WHAT IS EXPECTED: Whenever a line in the records below contains "POST", pick it out.

⟨

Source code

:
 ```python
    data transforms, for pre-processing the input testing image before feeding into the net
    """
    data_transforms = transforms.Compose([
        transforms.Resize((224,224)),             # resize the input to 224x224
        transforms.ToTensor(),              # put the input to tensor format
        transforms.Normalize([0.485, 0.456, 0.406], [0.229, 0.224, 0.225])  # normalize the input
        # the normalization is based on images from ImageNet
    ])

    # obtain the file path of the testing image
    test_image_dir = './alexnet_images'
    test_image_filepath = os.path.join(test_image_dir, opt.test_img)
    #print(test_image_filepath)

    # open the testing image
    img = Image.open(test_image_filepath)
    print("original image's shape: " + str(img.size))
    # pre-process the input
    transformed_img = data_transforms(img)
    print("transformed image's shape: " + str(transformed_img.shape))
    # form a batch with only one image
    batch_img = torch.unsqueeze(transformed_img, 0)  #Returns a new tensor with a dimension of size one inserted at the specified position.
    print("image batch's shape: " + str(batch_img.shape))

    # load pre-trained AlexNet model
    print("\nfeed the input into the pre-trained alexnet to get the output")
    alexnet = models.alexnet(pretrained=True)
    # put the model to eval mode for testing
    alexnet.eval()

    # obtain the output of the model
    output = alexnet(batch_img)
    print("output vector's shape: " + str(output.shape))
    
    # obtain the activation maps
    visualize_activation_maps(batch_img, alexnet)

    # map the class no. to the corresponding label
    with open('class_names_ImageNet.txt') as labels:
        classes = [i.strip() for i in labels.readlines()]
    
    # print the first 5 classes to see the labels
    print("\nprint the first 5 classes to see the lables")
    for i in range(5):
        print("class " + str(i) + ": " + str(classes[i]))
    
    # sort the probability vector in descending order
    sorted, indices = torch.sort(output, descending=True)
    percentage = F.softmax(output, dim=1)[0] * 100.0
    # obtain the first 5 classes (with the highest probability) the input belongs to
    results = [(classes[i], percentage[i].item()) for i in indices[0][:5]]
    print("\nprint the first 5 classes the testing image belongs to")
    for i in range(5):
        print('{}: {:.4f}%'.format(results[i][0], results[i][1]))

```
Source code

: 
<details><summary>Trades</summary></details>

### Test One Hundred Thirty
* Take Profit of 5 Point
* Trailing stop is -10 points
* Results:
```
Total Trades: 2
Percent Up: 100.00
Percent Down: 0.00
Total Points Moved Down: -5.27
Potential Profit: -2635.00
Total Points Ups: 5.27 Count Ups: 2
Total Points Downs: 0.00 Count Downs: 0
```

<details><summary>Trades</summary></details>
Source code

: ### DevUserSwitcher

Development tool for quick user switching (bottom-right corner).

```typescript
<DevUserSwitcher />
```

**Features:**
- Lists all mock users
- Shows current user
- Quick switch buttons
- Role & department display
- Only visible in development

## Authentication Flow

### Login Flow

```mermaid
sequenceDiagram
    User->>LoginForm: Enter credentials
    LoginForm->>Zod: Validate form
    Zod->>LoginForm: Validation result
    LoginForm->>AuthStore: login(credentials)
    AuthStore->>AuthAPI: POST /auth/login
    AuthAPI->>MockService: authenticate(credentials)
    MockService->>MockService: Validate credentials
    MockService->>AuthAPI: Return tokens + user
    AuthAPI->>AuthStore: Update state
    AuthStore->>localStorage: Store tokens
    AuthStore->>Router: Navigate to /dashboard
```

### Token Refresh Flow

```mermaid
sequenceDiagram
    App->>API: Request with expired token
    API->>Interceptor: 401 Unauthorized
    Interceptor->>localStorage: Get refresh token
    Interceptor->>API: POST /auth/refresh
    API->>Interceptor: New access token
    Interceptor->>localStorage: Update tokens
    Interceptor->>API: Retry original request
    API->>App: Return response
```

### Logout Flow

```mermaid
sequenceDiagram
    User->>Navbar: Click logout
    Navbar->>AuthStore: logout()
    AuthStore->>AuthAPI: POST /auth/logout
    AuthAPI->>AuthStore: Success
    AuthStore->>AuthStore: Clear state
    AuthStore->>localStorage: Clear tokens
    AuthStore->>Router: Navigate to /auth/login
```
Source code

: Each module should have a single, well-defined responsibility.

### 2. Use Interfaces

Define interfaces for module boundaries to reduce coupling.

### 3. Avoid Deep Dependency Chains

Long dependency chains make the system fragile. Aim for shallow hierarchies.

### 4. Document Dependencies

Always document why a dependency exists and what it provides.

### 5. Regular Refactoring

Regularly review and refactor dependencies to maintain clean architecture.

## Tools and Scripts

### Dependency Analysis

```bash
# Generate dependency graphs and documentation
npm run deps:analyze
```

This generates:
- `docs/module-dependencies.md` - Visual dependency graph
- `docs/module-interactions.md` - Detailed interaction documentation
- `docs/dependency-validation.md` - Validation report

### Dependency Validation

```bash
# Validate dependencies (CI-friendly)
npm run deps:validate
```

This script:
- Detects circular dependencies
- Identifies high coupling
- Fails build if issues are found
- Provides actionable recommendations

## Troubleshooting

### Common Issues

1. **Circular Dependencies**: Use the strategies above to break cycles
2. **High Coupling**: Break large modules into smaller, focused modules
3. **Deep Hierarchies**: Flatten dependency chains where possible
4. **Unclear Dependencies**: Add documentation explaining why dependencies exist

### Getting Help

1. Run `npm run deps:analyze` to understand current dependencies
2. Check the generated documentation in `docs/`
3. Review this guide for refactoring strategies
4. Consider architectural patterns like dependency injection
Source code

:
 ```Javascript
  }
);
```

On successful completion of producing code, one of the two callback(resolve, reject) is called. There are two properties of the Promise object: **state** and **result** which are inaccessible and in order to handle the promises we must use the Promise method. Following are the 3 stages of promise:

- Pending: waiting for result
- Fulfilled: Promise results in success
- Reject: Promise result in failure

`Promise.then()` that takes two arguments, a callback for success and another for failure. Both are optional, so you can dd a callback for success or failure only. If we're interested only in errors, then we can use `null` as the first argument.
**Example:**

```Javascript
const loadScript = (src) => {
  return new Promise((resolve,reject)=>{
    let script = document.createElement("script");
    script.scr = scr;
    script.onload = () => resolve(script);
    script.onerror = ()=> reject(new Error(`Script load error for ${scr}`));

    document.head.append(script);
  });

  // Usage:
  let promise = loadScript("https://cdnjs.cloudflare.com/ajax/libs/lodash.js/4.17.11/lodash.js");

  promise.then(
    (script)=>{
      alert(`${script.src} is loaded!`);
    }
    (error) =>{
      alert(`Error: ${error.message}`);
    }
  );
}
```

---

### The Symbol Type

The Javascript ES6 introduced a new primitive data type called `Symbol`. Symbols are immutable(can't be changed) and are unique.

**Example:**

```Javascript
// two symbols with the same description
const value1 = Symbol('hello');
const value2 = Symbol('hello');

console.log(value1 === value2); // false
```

⟩

SOLUTION TO THIS TASK:
    AuthStore->>AuthAPI: POST /auth/login
    Interceptor->>API: POST /auth/refresh
    AuthStore->>AuthAPI: POST /auth/logout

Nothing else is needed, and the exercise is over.